====== Source document

Tyler Technologies Reports Second Quarter 2013 Earnings

Quarterly revenues exceed $100 million for first time

DALLAS – July 24, 2013 – Tyler Technologies, Inc. (NYSE: TYL) today announced financial results for the second quarter ended June 30, 2013.

Second Quarter Financial Highlights:

 

   

Total revenue was $103.1 million in the second quarter of 2013, up 12.8 percent from $91.4 million in the second quarter of 2012. Organic revenue growth was 9.5 percent and acquisitions accounted for 3.3 percent growth.

 

   

Recurring software revenue from maintenance and subscriptions was $60.5 million for the quarter, an increase of 15.0 percent compared to the second quarter of 2012, and comprised 58.7 percent of second quarter 2013 revenue.

 

   

Operating income for the quarter was $15.3 million, an increase of 23.2 percent from the second quarter of 2012.

 

   

Net income for the quarter was $9.0 million, or $0.26 per diluted share, compared to $7.1 million, or $0.22 per diluted share, for the second quarter of 2012.

 

   

Cash flow from operations for the quarter was negative $498,000, compared to negative $9.7 million for the second quarter of 2012.

 

   

Non-GAAP operating income for the quarter was $19.9 million, up 25.6 percent from $15.8 million for the second quarter of 2012.

 

   

Adjusted EBITDA for the quarter was $21.5 million, an increase of 23.4 percent, compared to $17.4 million for the second quarter of 2012.

 

   

Non-GAAP net income for the quarter was $12.2 million, or $0.36 per diluted share, compared to $9.5 million, or $0.29 per diluted share, for the second quarter of 2012.

============

▶ [Job item]
Write the next part of the Tyler Technologies second-quarter earnings report above, picking up after its last sentence.

====== Stored data

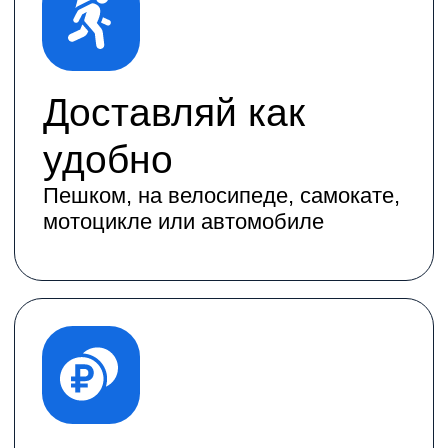
Сколько выполнишь заказов столько
и заработаешь
Совмещай с чем
угодно
Работа подходит студентам, тем
кто ищет подработку или гибкий
график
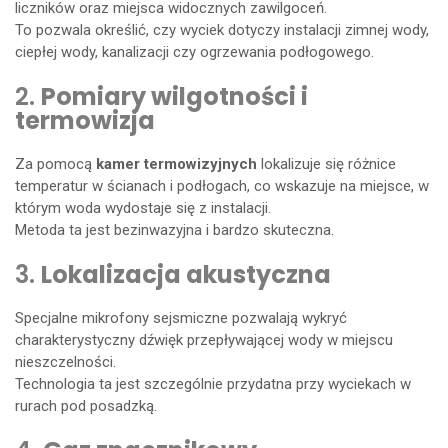
liczników oraz miejsca widocznych zawilgoceń.
To pozwala określić, czy wyciek dotyczy instalacji zimnej wody,
ciepłej wody, kanalizacji czy ogrzewania podłogowego.
2.
Pomiary wilgotności i
termowizja
Za pomocą
kamer termowizyjnych
lokalizuje się różnice
temperatur w ścianach i podłogach, co wskazuje na miejsce, w
którym woda wydostaje się z instalacji.
Metoda ta jest bezinwazyjna i bardzo skuteczna.
3.
Lokalizacja akustyczna
Specjalne mikrofony sejsmiczne pozwalają wykryć
charakterystyczny dźwięk przepływającej wody w miejscu
nieszczelności.
Technologia ta jest szczególnie przydatna przy wyciekach w
rurach pod posadzką.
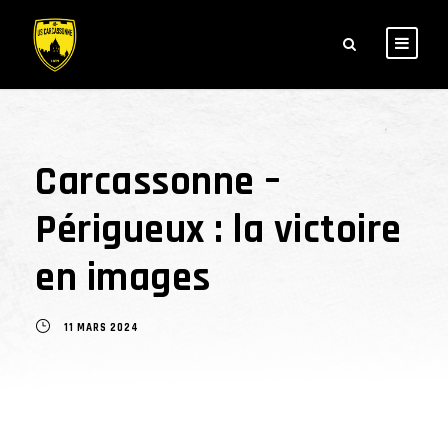
Carcassonne –
Périgueux : la victoire
en images
11 MARS 2024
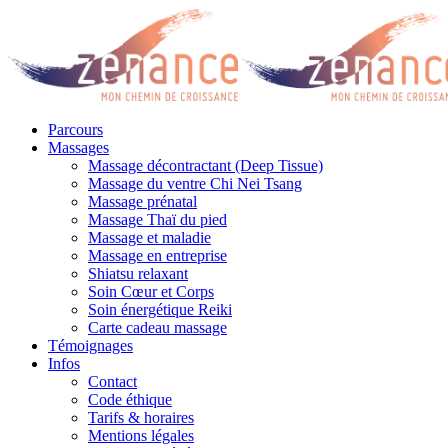
Parcours
Massages
Massage décontractant (Deep Tissue)
Massage du ventre Chi Nei Tsang
Massage prénatal
Massage Thaï du pied
Massage et maladie
Massage en entreprise
Shiatsu relaxant
Soin Cœur et Corps
Soin énergétique Reiki
Carte cadeau massage
Témoignages
Infos
Contact
Code éthique
Tarifs & horaires
Mentions légales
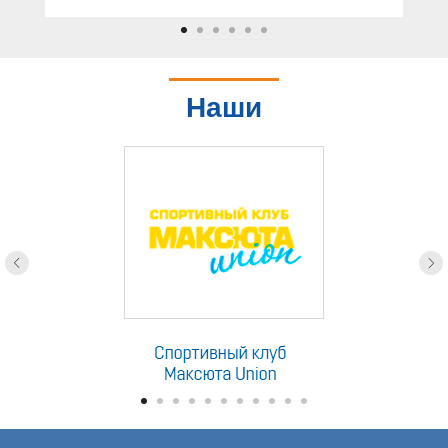
Наши
партнеры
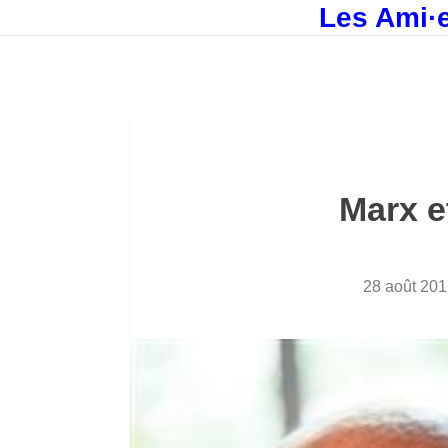
Les Ami·e
Marx e
28 août 201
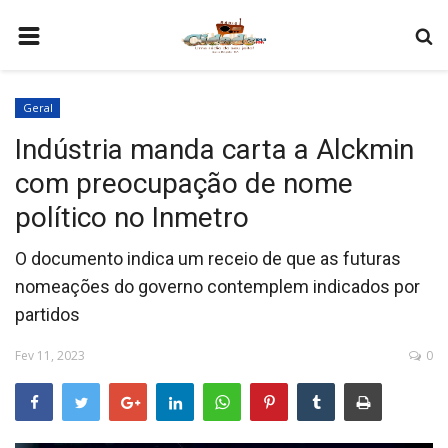
HOME
Geral
COMO SER PARCEIRO
Indústria manda carta a Alckmin
PROGRAMAÇÃO
com preocupação de nome
QUEM SOMOS
político no Inmetro
CONTATO
O documento indica um receio de que as futuras
nomeações do governo contemplem indicados por
partidos
Fev 11, 2023
0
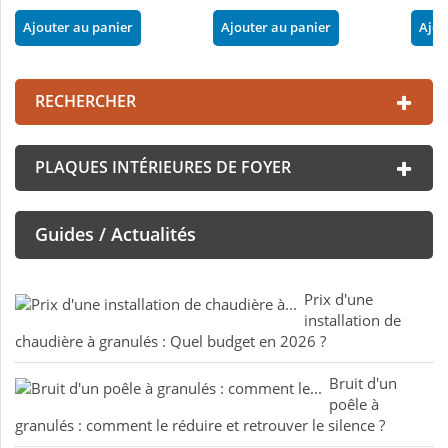
Ajouter au panier
Ajouter au panier
Ajou
RECHERCHER
PLAQUES INTÉRIEURES DE FOYER
Guides / Actualités
Prix d'une
installation de
chaudière à granulés : Quel budget en 2026 ?
Bruit d'un
poêle à
granulés : comment le réduire et retrouver le silence ?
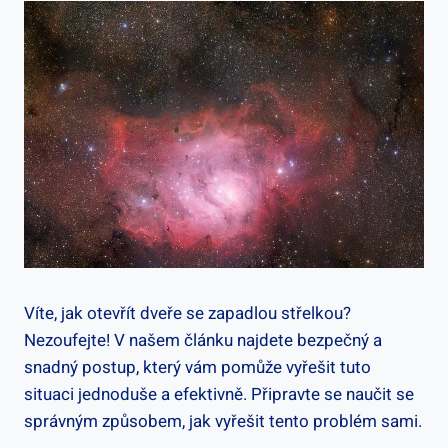
Víte, jak otevřít dveře se zapadlou střelkou?
Nezoufejte! V našem článku najdete bezpečný a
snadný ‍postup, který vám pomůže vyřešit tuto
situaci jednoduše a efektivně. Připravte se naučit se
správným​ způsobem, jak ‌vyřešit tento problém ‍sami.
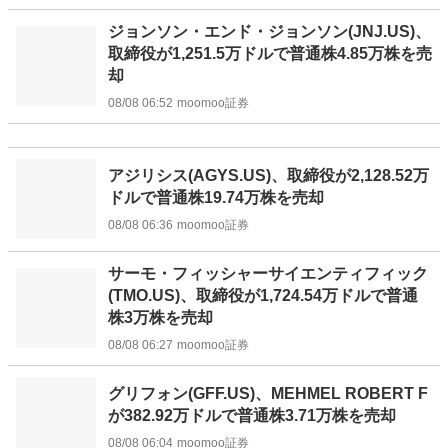
ジョンソン・エンド・ジョンソン(JNJ.US)、
取締役が1,251.5万ドルで普通株4.85万株を売
却
08/08 06:52
moomoo証券
アジリシス(AGYS.US)、取締役が2,128.52万
ドルで普通株19.74万株を売却
08/08 06:36
moomoo証券
サーモ・フィッシャーサイエンティフィック
(TMO.US)、取締役が1,724.54万ドルで普通
株3万株を売却
08/08 06:27
moomoo証券
グリフォン(GFF.US)、MEHMEL ROBERT F
が382.92万ドルで普通株3.71万株を売却
08/08 06:04
moomoo証券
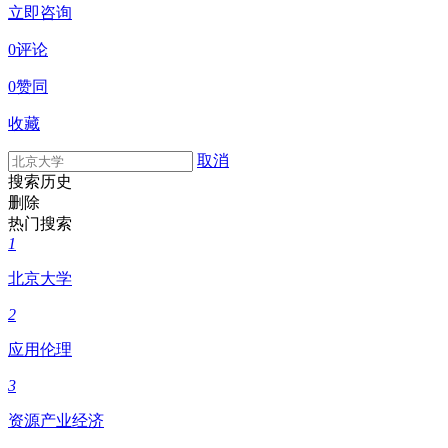
立即咨询
0评论
0赞同
收藏
取消
搜索历史
删除
热门搜索
1
北京大学
2
应用伦理
3
资源产业经济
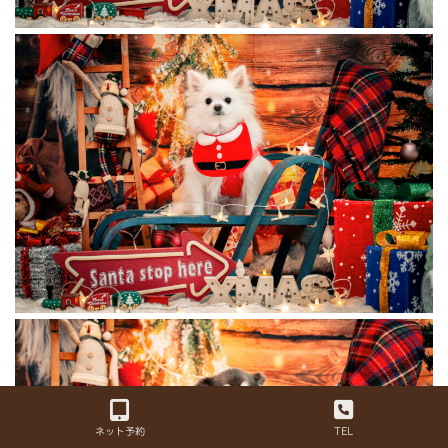
ネット予約
TEL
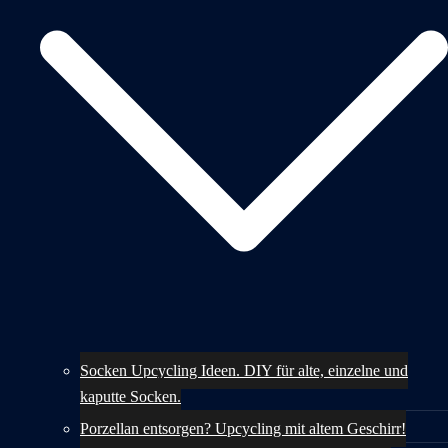
Socken Upcycling Ideen. DIY für alte, einzelne und
kaputte Socken.
Porzellan entsorgen? Upcycling mit altem Geschirr!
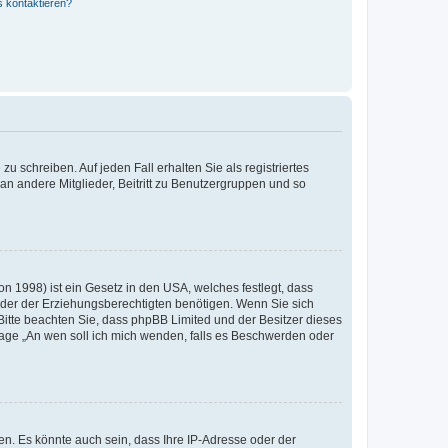
s kontaktieren?
u schreiben. Auf jeden Fall erhalten Sie als registriertes
 an andere Mitglieder, Beitritt zu Benutzergruppen und so
n 1998) ist ein Gesetz in den USA, welches festlegt, dass
der der Erziehungsberechtigten benötigen. Wenn Sie sich
e. Bitte beachten Sie, dass phpBB Limited und der Besitzer dieses
Frage „An wen soll ich mich wenden, falls es Beschwerden oder
n. Es könnte auch sein, dass Ihre IP-Adresse oder der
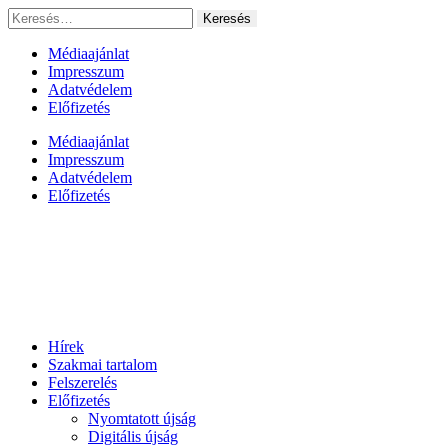
Ugrás
Keresés:
a
tartalomhoz
Médiaajánlat
Impresszum
Adatvédelem
Előfizetés
Médiaajánlat
Impresszum
Adatvédelem
Előfizetés
Hírek
Szakmai tartalom
Felszerelés
Előfizetés
Nyomtatott újság
Digitális újság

============

▶ [Exercise response]
Total backlog was a record $430.9 million at June 30, 2013, up 19.7 percent from $360.0 million at June 30, 2012. Software-related backlog (excluding appraisal services) was $411.1 million, an increase of 25.3 percent compared to $328.0 million at June 30, 2012.

“We are pleased with the results Tyler Technologies achieved in the second quarter, with quarterly revenues surpassing $100 million for the first time,” said John S. Marr Jr., Tyler’s president and chief executive officer. “Software licenses and royalties revenue increased almost 20 percent, while our subscription revenues grew more than 31 percent, as adoption of our SaaS model and e-filing offerings continues to expand. Our non-GAAP operating margin improved 200 basis points to 19.3 percent and non-GAAP net income rose 29 percent.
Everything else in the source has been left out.